Закружило Бориса в эту новогоднюю ночь и меня закружило.
Потом мы все сидели за столом.  И я сидела рядом с Борисом и он с шутливой галантностью за мной ухаживал. Но мне казалось, что за этой шутливостью скрывается его смятение. Я не смотрела на него, но чувсвовала каждое его движение, я просто всего его чувствовала рядом с собой. И все вокруг слегка плыло в легком тумане. Вот Елена Александровна, глаза ее сияют счастьем и счастьем сияют ее ямочки на шеках и ямочки на локтях. И ей все равно, где , как и с кем неполадил Борис, что в его жизни не так складывалось, главное он сейчас здесь, рядом. И она все восклицала- ну вот, как снег на голову! Никогда, ни телеграммы, ни письмом... Немного торжественный Владимир Александрович, в его длинной яйцевидной лысине отражается свет люстры. Он все порывается завести с Борисом умный разговор, но Борис  отшучивается...  Моя бабушка, как всегда,  с гладко убранными и стянутыми гребнем на затылке волосами, в строгой  блузке с янтарной брошкой у горла, и сдержанная. Собаки, как никогда тихие и смирные, и совершенно поглощенные Борисом.
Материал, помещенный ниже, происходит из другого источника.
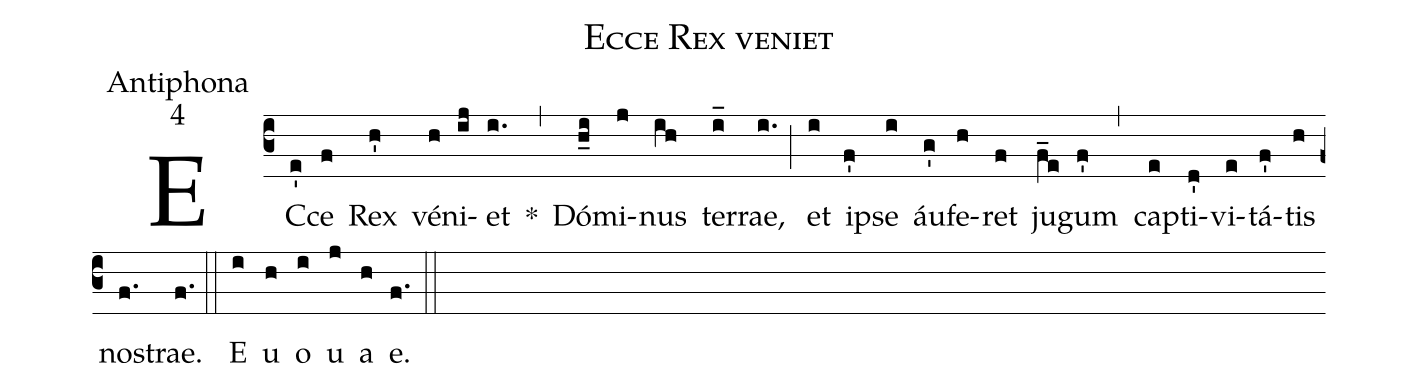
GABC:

name:Ecce Rex veniet;
office-part:Antiphona;
mode:4;
%%
(c3) EC(e')ce(f) Rex(h') vé(h)ni(ij)et(i.) *(,) Dó(h_i)mi(j)nus(ih) ter(i_)rae,(i.) (;) et(i) i(f')pse(i) áu(g')fe(h)ret(f) ju(f_e)gum(f') (,) cap(e)ti(d')vi(e)tá(f')tis(h) no(f.)strae.(f.) (::) <eu>E(i) u(h) o(i) u(j) a(h) e.(f.) </eu> (::)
После полуночи старшие сели расписывать «пульку».
А мы с Борисом  оделись и вышли на улицу. Метель унялась и все вокруг было покрыто свежим рыхлым снегом. Двор искрился в  голубоватом лунном свете ,а дальние кусты жасмина, укрытые снежными  пластами тонули в сумраке, и казались странными, прилегшими отдохнуть животными.  И страшно было ступить с крыльца, нарушить ровность и пушистую искристость этого девственного полотна.  Борис на крыльце закурил сигарету  и с наслаждением вдыхал горьковатый табачный дым...
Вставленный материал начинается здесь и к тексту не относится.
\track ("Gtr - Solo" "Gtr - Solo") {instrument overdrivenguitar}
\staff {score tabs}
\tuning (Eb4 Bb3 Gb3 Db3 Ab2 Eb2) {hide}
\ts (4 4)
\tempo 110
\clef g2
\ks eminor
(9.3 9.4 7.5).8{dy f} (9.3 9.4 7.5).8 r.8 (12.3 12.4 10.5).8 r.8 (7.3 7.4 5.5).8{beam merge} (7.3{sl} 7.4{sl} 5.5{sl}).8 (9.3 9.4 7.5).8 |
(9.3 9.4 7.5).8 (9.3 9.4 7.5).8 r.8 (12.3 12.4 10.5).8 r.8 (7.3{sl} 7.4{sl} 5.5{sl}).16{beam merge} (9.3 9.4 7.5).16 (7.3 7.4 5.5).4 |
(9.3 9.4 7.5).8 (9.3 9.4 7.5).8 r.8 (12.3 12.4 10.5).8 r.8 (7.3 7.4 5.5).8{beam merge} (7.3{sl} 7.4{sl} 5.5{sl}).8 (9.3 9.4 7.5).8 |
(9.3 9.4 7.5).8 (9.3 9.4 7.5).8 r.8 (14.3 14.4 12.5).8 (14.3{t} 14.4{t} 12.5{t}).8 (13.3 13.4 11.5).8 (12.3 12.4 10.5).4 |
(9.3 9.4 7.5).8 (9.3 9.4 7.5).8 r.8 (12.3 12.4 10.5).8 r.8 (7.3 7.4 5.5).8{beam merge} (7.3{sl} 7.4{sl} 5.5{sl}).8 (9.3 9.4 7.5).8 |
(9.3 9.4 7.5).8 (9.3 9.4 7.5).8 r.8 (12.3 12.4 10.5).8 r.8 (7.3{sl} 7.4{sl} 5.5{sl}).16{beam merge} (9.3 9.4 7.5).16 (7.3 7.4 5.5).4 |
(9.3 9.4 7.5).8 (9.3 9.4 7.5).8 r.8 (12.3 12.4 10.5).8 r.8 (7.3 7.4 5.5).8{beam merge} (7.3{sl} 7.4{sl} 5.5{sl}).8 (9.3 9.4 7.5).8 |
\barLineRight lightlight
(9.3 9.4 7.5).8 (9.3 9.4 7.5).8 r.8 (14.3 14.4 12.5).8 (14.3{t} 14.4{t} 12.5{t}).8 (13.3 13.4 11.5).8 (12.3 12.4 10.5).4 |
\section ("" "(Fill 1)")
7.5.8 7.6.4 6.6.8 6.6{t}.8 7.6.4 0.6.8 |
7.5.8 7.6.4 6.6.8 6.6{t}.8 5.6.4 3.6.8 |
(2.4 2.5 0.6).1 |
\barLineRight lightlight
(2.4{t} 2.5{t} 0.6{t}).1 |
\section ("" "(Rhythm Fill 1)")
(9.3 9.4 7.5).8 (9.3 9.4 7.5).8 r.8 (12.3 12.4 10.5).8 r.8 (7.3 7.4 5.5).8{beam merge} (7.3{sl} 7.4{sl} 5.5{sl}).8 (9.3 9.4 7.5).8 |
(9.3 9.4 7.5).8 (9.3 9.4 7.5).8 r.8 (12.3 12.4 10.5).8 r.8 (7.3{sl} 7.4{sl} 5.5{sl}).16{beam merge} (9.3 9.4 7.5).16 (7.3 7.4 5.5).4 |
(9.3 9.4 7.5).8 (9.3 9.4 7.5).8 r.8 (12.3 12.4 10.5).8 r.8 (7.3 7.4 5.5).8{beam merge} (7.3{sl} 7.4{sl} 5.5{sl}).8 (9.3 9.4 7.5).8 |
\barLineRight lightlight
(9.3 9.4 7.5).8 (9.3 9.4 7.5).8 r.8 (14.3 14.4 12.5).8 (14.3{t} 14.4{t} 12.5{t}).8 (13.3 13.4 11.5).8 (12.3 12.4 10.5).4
А в три часа ночи, прихватив собачью свору пошли в старый пионерский парк, кататься с горок. Мы хохотали, бросались снежками, валялись с собаками в снегу, втыкали в сугробы  зажженые бенгальские огни. Огни с шипением гасли, оставляя в снегу черные с подпалинами дыры....
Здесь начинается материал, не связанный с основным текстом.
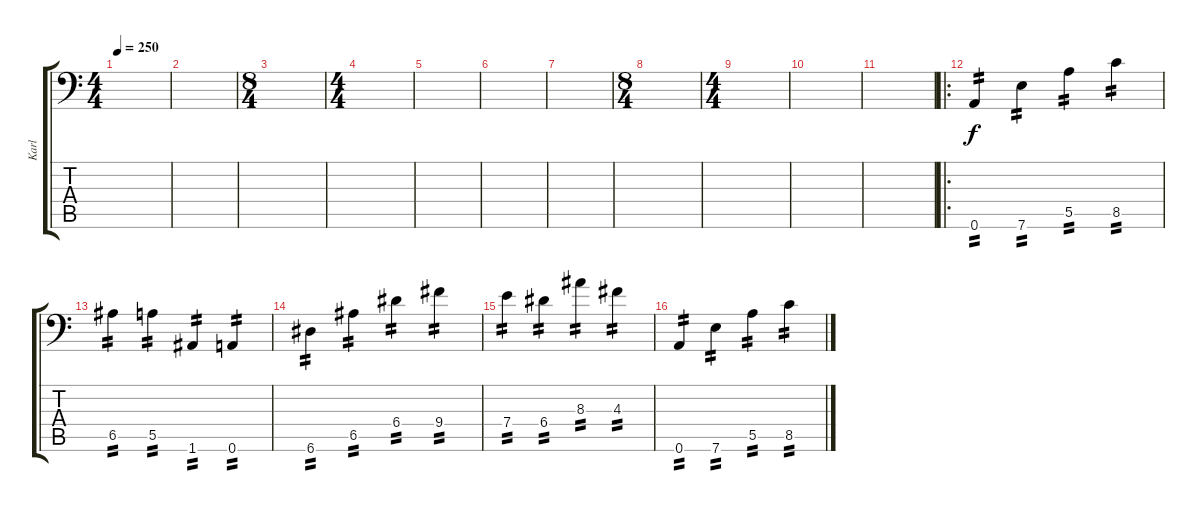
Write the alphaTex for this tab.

\track ("Karl" "Karl") {instrument distortionguitar}
\staff {score tabs}
\tuning (B3 Gb3 D3 A2 E2 A1) {hide}
\ts (4 4)
\tempo 250
\clef f4
\ks c
|
|
\ts (8 4)
|
\ts (4 4)
|
|
|
|
\ts (8 4)
|
\ts (4 4)
|
|
|
\ro
0.6.4{tp 2} 7.6.4{tp 2} 5.5.4{tp 2} 8.5.4{tp 2} |
6.5.4{tp 2} 5.5.4{tp 2} 1.6.4{tp 2} 0.6.4{tp 2} |
6.6.4{tp 2} 6.5.4{tp 2} 6.4.4{tp 2} 9.4.4{tp 2} |
7.4.4{tp 2} 6.4.4{tp 2} 8.3.4{tp 2} 4.3.4{tp 2} |
0.6.4{tp 2} 7.6.4{tp 2} 5.5.4{tp 2} 8.5.4{tp 2}
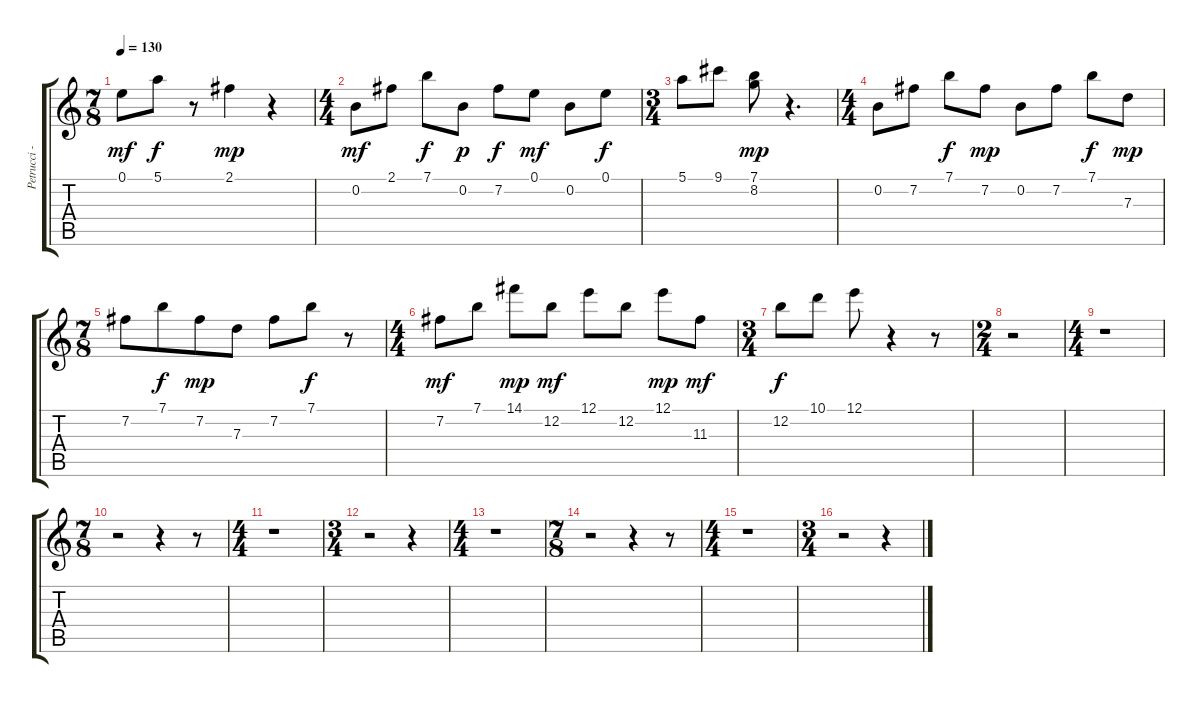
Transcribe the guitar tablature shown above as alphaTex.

\track ("Petrucci - CleanGuitar" "Petrucci -") {instrument electricguitarclean}
\staff {score tabs}
\tuning (E4 B3 G3 D3 A2 E2) {hide}
\ts (7 8)
\tempo 130
\clef g2
\ks c
0.1.8{dy mf} 5.1.8{dy f} r.8 2.1.4{dy mp} r.4 |
\ts (4 4)
0.2.8{dy mf} 2.1.8 7.1.8{dy f} 0.2.8{dy p} 7.2.8{dy f} 0.1.8{dy mf} 0.2.8 0.1.8{dy f} |
\ts (3 4)
5.1.8 9.1.8 (7.1 8.2).8{dy mp} r.4{d} |
\ts (4 4)
0.2.8 7.2.8 7.1.8{dy f} 7.2.8{dy mp} 0.2.8 7.2.8 7.1.8{dy f} 7.3.8{dy mp} |
\ts (7 8)
7.2.8 7.1.8{dy f} 7.2.8{dy mp} 7.3.8 7.2.8 7.1.8{dy f} r.8 |
\ts (4 4)
7.2.8{dy mf} 7.1.8 14.1.8{dy mp} 12.2.8{dy mf} 12.1.8 12.2.8 12.1.8{dy mp} 11.3.8{dy mf} |
\ts (3 4)
12.2.8{dy f} 10.1.8 12.1.8 r.4 r.8 |
\ts (2 4)
r.2 |
\ts (4 4)
r.1 |
\ts (7 8)
r.2 r.4 r.8 |
\ts (4 4)
r.1 |
\ts (3 4)
r.2 r.4 |
\ts (4 4)
r.1 |
\ts (7 8)
r.2 r.4 r.8 |
\ts (4 4)
r.1 |
\ts (3 4)
r.2 r.4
 Потом Борис сказал- надо отряхнуть тебя, а то нас не примут обратно.
И стал осторожно стряхивать намокшую снежную наледь с моей шубки,  И лицо мое тоже было все в снегу и ресницы. Борис вдруг взял мое лицо в свои ладони  и поцеловал в шеку. Мотнул головой- Да..
Подрасти маленько, ладно?
Я подрасту...
Ну, вот! Как подрастешь, так я на тебе и женюсь, идет?- оттолкнув меня, то ли в шутку, то ли всерьез сказал он.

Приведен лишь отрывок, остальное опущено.